The bloc’s executive branch, the European Commission, will lead national consumer protection regulators in a coordinated action against the fast-fashion marketplace, according to two people familiar with the matter, who were granted anonymity to discuss confidential plans.
The probe will be launched by the Brussels-based executive alongside four member states, according to the people, with any fines to be decided by national governments.
The commission is increasingly relying on a mechanism known as the Consumer Protection Cooperation Network, which aims to marshal national authorities to form a unified front against large online platforms suspected of breaching consumer protection rules. Chinese-owned e-commerce service Temu and Apple also faced similar actions in November for potential violations.

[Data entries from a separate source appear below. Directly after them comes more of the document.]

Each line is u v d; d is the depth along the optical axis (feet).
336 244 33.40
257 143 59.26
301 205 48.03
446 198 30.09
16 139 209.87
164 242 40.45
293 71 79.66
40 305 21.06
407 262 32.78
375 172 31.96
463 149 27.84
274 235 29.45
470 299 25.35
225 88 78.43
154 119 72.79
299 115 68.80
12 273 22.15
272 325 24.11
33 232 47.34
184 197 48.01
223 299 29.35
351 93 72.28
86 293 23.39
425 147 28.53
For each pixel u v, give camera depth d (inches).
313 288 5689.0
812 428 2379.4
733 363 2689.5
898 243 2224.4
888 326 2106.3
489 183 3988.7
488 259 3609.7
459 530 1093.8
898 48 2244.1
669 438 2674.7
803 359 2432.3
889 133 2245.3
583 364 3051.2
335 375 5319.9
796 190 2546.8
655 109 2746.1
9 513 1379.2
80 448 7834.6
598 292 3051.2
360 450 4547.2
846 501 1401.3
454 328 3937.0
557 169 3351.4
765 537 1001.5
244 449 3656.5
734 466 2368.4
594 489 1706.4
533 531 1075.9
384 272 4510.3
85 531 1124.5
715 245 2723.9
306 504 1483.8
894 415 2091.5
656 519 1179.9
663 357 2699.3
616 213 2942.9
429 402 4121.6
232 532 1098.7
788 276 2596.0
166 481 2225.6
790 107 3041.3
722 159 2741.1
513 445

Companies found to have broken the law can be hit by fines by national regulators in individual EU member states.
A spokesperson for Shein, which is now headquartered in Singapore, said the company intends to work closely with regulators to address any concerns. The commission didn’t immediately respond to a request for comment.
Separately, the commission, which has spent the last decade trying to establish the EU as the world’s digital rule-maker, is this week unveiling a new strategy aimed at cracking down on e-commerce platforms being used to ship unsafe products from China and other non-EU countries.